- PAGE EXCERPT
As a former law professor and a senator for more than 10 years, Warren almost certainly knows that keeping the current debt ceiling doesn’t cause default. It merely forces the government to run a balanced budget—something the government should be doing anyway.
And all Warren needs to do is read the 14th Amendment to learn that it gives the president no power to “use” it to create more debt.
The principle that a government’s financial powers are lodged in a representative legislature rather than the executive is central to our political system. Many people died for that ideal.
The 14th Amendment
The 14th Amendment was ratified in 1868, soon after the Civil War. It’s the longest amendment ever adopted, because it addressed a multiplicity of issues. One reason for the amendment was to ensure that future Congresses, even if dominated by members from former Confederate states, would honor the Union Civil War debt.

Stored data entries:

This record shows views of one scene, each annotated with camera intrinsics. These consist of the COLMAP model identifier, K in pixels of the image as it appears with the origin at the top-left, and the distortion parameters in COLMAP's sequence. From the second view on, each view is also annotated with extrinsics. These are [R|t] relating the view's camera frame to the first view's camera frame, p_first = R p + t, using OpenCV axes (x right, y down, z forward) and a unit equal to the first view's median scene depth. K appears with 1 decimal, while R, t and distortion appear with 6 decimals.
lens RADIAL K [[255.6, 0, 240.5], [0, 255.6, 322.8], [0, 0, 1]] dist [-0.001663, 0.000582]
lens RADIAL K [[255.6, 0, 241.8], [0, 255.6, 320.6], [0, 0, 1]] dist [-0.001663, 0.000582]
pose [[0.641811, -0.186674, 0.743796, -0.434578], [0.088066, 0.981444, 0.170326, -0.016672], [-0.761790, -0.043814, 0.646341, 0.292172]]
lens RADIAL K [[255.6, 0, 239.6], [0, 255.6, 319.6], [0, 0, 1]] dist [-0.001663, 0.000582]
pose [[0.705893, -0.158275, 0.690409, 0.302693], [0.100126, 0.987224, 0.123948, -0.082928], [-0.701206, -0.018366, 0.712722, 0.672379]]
--
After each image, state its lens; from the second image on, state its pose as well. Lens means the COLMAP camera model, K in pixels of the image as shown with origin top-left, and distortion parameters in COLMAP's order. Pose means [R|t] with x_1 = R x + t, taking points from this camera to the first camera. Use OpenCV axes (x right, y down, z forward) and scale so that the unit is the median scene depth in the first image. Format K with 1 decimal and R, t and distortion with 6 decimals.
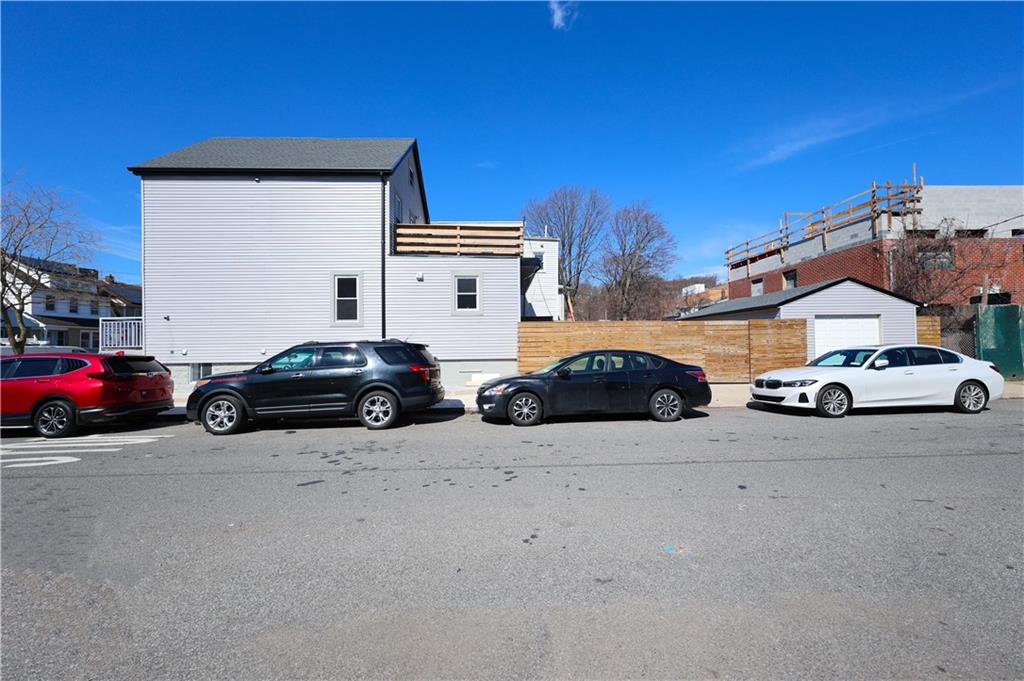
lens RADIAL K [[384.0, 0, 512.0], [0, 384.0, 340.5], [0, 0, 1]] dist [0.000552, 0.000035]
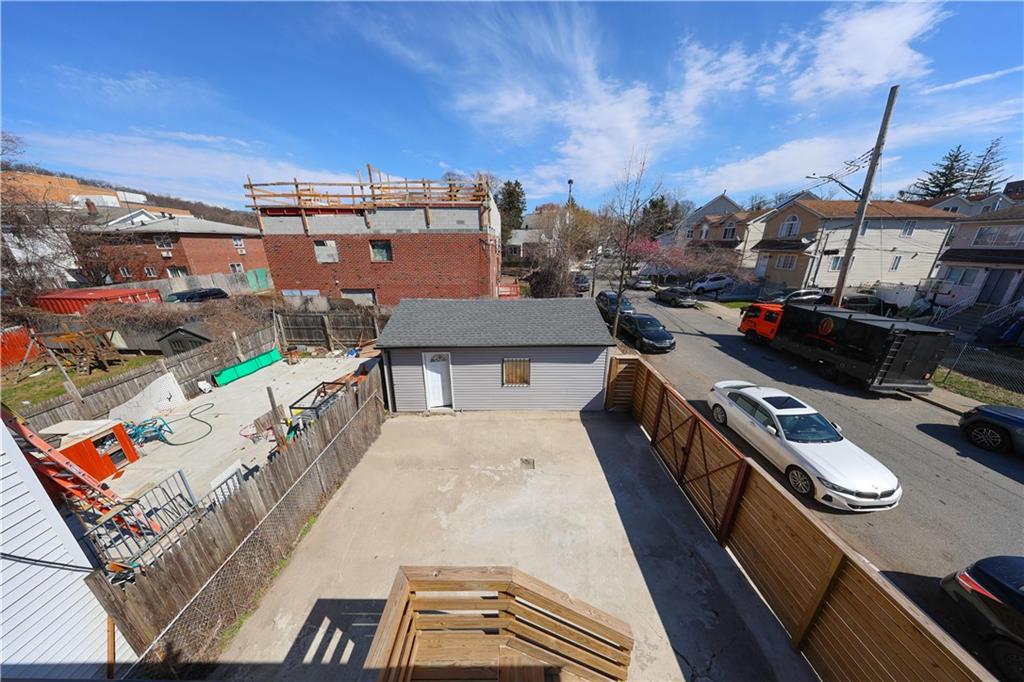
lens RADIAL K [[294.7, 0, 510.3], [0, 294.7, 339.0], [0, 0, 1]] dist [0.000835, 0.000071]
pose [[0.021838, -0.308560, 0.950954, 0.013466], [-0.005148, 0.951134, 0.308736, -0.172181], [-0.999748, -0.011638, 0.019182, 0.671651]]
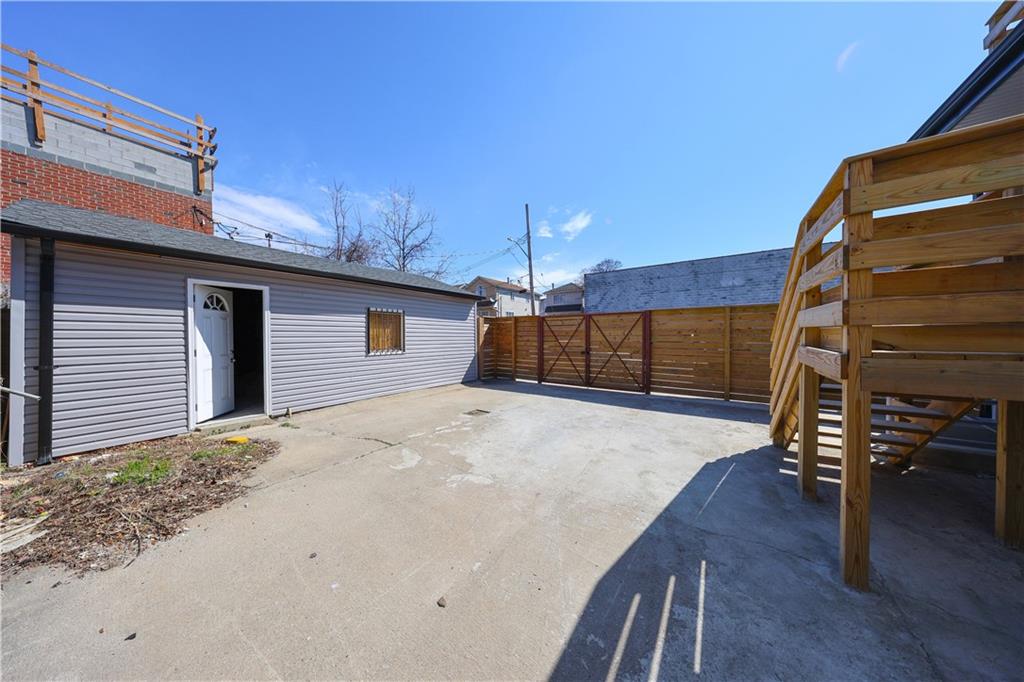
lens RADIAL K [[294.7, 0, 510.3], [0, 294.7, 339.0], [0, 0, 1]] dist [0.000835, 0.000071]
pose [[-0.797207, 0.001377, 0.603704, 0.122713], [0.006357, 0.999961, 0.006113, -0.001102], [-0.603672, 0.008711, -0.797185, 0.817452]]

- PROMPT
Please decide whether each statement agrees with the debt ceiling excerpt, answering yes or no and quoting the words of the text that settle it: (a) The 14th Amendment was ratified in 1868. (b) The 14th Amendment is the shortest amendment ever adopted. (c) Warren has served as a senator for less than 10 years. The records were drawn from a separate source and have no connection to the text.

- EXERCISE RESPONSE
(a) Yes: "The 14th Amendment was ratified in 1868, soon after the Civil War."
(b) No: "It’s the longest amendment ever adopted"
(c) No: "a senator for more than 10 years"